The Benefits of Knitting for Mental Health

Knitting has long been a popular hobby, but recent research has revealed that it can also have a positive effect on mental health. Studies have shown that knitting can help to reduce anxiety and stress, as well as improve self-esteem and provide a sense of accomplishment. It can also be used to help people cope with depression and eating disorders. The repetitive and rhythmic movements of knitting can trigger the release of serotonin, the neurotransmitter associated with calm and well-being.

In addition, knitting in a group can help to facilitate conversation and improve social connections. Dr. Barry Jacobs of Princeton University conducted a study which found that animals that perform repetitive movements trigger a release of serotonin, the neurotransmitter associated with calm and well-being. This finding was echoed in an international survey which revealed a strong connection between fabric and feelings of calm and happiness.

In group therapy, experts suggest that knitting can facilitate conversation and improve self-esteem. In a study published in the Clinical Journal of Oncology Nursing, researchers gave lessons and knitting supplies to 38 women recovering from eating disorders. The participants reported that knitting helped to lessen the intensity of their fears, clear their minds, and provide them with a sense of pride and accomplishment. All participants in the study considered that the knitting had a positive impact on their recovery.
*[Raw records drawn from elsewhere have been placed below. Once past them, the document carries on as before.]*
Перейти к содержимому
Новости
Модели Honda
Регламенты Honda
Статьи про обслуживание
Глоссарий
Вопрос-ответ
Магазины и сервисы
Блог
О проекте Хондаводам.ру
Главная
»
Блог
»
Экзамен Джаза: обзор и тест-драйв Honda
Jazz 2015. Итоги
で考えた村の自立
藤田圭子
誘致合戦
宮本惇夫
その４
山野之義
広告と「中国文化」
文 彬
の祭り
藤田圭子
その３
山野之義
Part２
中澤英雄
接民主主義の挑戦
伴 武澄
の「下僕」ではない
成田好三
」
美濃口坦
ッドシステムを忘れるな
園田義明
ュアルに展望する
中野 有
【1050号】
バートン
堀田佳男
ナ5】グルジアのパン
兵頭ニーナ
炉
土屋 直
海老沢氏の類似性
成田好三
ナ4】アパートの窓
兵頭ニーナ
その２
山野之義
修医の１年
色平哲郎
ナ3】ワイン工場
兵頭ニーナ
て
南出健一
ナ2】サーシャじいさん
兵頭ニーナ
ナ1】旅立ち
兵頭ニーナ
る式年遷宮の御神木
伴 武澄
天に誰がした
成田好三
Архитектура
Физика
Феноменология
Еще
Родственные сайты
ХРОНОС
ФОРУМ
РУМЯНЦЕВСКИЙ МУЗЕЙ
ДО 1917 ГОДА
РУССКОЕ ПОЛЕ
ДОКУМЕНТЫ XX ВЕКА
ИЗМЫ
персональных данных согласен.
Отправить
They also said they would recommend the practice to other patients with eating disorders.Cammie Larson, an occupational therapist at the Marshfield Clinic, has also seen the benefits of knitting first-hand. She noted that after winning gold in synchronized diving, one patient had woven a bag for his medal to prevent it from being scratched. Corkhill and colleagues reported that the fabric allowed them to redirect their focus, reducing their awareness of pain.The meditative qualities produced through knitting can help people “forget about their mental and physical difficulties for a certain amount of time on a day-to-day basis” according to Buckridge, who has nursing experience in family medicine and pediatrics and has been an avid knitter for eight years. Like breathing exercises and mindful meditation, which also use repetition for calming effects, the mind and body focus on the present moment and can eliminate judgment from oneself, as knitting becomes the main focus.For knitters with depression, group knitting was significantly related to feeling happier and better about themselves.

The same survey found that knitting in a group also improved people's calm, happiness, and excitement.The irony is that knitting itself is addictive, but the key is to change a truly self-destructive addiction to the relatively tame addiction of knitting. Knitting can be used as an effective tool for managing stress and anxiety, improving self-esteem, and providing a sense of accomplishment.

Jane MacDonald
Jane MacDonald

I am of the author and owner of I Love Knitting. I first learned to knit when I was around five years old, and stop doing it when I hit my teens! I than picked it back up when I had my first child, and have since taught all three of my children to knit.